Specifically, according to Lewis, who holds a law degree from Harvard and is a visiting scholar in health policy at Brandeis University, wellness programs aimed at helping employees improve their own health — equipping them with activity monitors, making fruits and other healthy snacks available in the workplace — can be effective, although the measurement of outcomes isn’t particularly good.

On the other hand, Lewis said, wellness programs that employ direct measurement of employees’ health, such as weight, and that focus on things like smoking cessation, don’t appear to be particularly effective.

“The idea that you should line up your employees every year” to assess their health — what Lewis calls the “pry, poke and prod” approach — is “misguided and can lead to over-diagnosis” of potentially problematic health issues, Lewis said.

In many instances, though, employers may not be particularly focused on outcomes, but simply want to be able to point to the fact that they have some wellness initiative in place, according to Lewis.
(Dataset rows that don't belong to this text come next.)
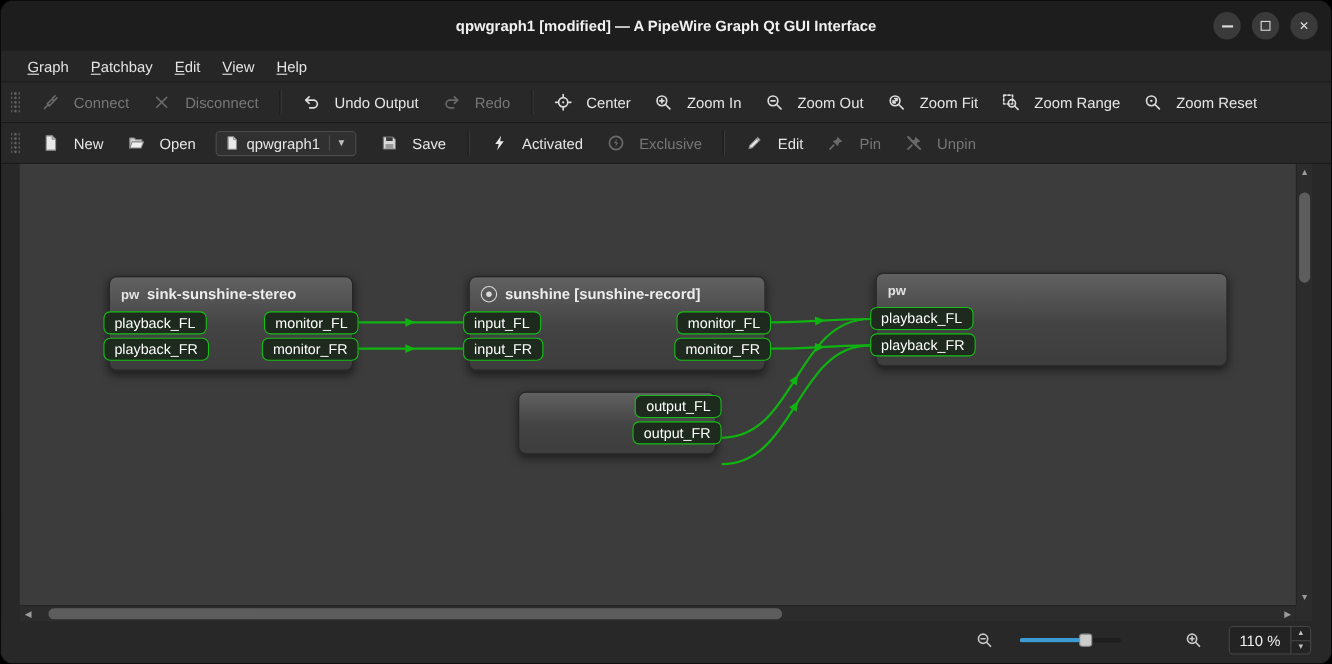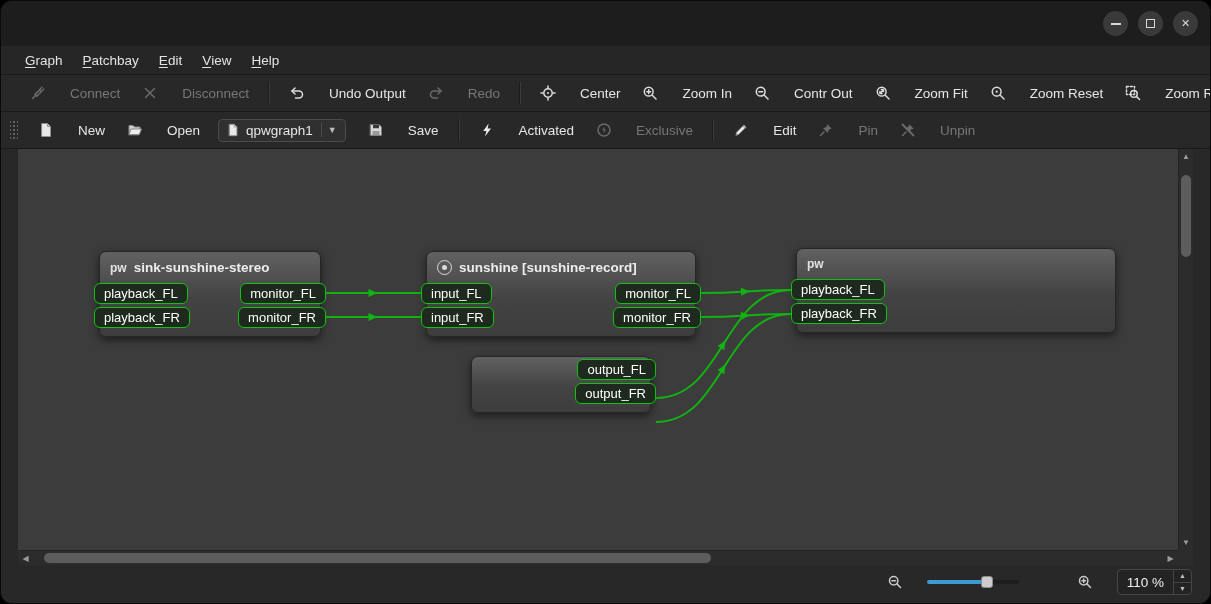--- a/index.html
+++ b/index.html
@@ -79,6 +79,7 @@
 <div class="window">
 
   <div class="titlebar">
+    <div class="title">qpwgraph1 [modified] — A PipeWire Graph Qt GUI Interface</div>
     <div class="win-controls">
       <div class="wbtn">
           <span class="glyph-min"></span>

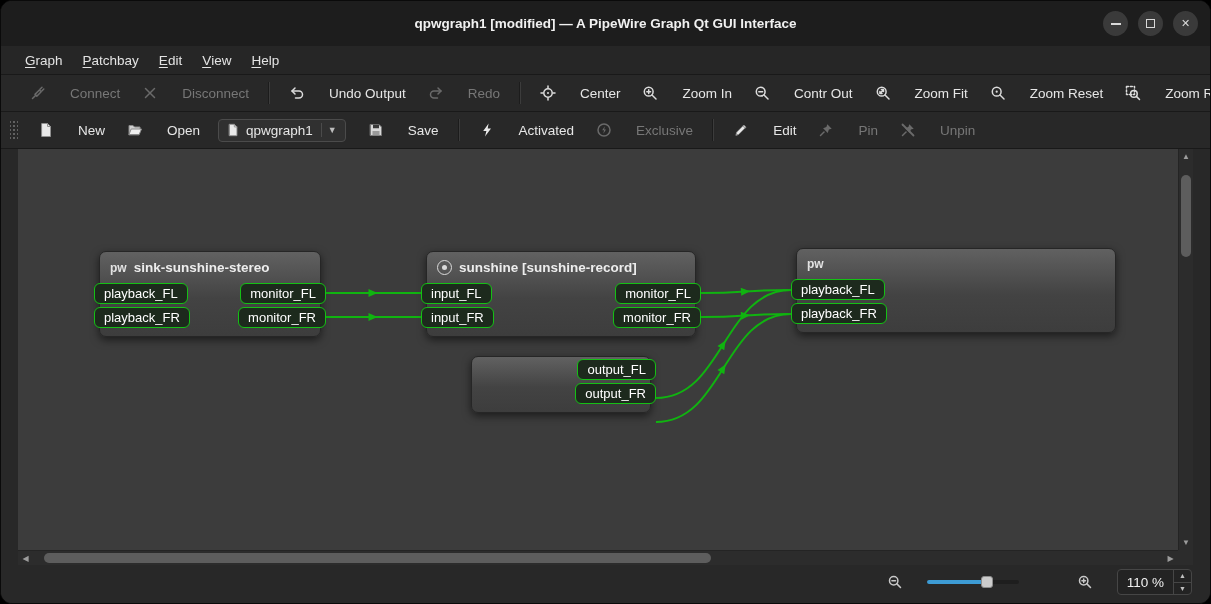--- a/index.html
+++ b/index.html
@@ -22,7 +22,7 @@
   
   .toolbar { height: 37px; flex: 0 0 auto; background: #282828; border-bottom: 1px solid #191919; display: flex; align-items: center; padding: 0 6px; gap: 2px; }
   .thandle { width: 8px; height: 20px; margin: 0 8px 0 3px; background-image: radial-gradient(circle, #616161 1px, transparent 1.3px); background-size: 4px 4px; background-position: center; }
-  .tbtn { display: flex; align-items: center; gap: 24px; padding: 5px 10px; border-radius: 4px; color: #e6e6e6; font-size: 13.5px; cursor: pointer; white-space: nowrap; }
+  .tbtn { display: flex; align-items: center; gap: 13px; padding: 5px 10px; border-radius: 4px; color: #e6e6e6; font-size: 13.5px; cursor: pointer; white-space: nowrap; }
   .tbtn .ticon { display: flex; color: #dcdcdc; }
   .tbtn.disabled { color: #777777; }
   .tbtn.disabled .ticon { color: #6a6a6a; }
“They put them in place to say they’ve got something in place,” Lewis said. “I think there’s a lot of ‘check-off’ stuff involved.”

“In some cases, they [employers] are being duped,” Lewis added.

The U.S. Chamber of Commerce, which supports wellness initiatives, nonetheless noted in a 2016 report titled "Winning With Wellness" that “there is no one-size-fits-all wellness program.”

Patten, who is supportive of wellness programs’ ability to positively affect employee health and workers’ compensation claims experience, amplified that point. Patten suggested that wellness programs should target specific issues affecting, or likely to affect, a given workforce. For instance, Patten noted, it’s likely that an employer whose workers sit at desks throughout the workday will need a wellness program focused on weight and related issues.

The Chamber report recommends that employers implementing wellness programs take four steps aimed at ensuring the effectiveness of those initiatives.

According to the report, wellness programs should have the clear support of senior business leadership; establish baseline data on employee health; evaluate that data to build a program targeted to employee needs, and ensure that the program includes some type of health risk assessment or biometric screening, education on healthy lifestyle choices, and some intervention initiatives, such as weight loss programs.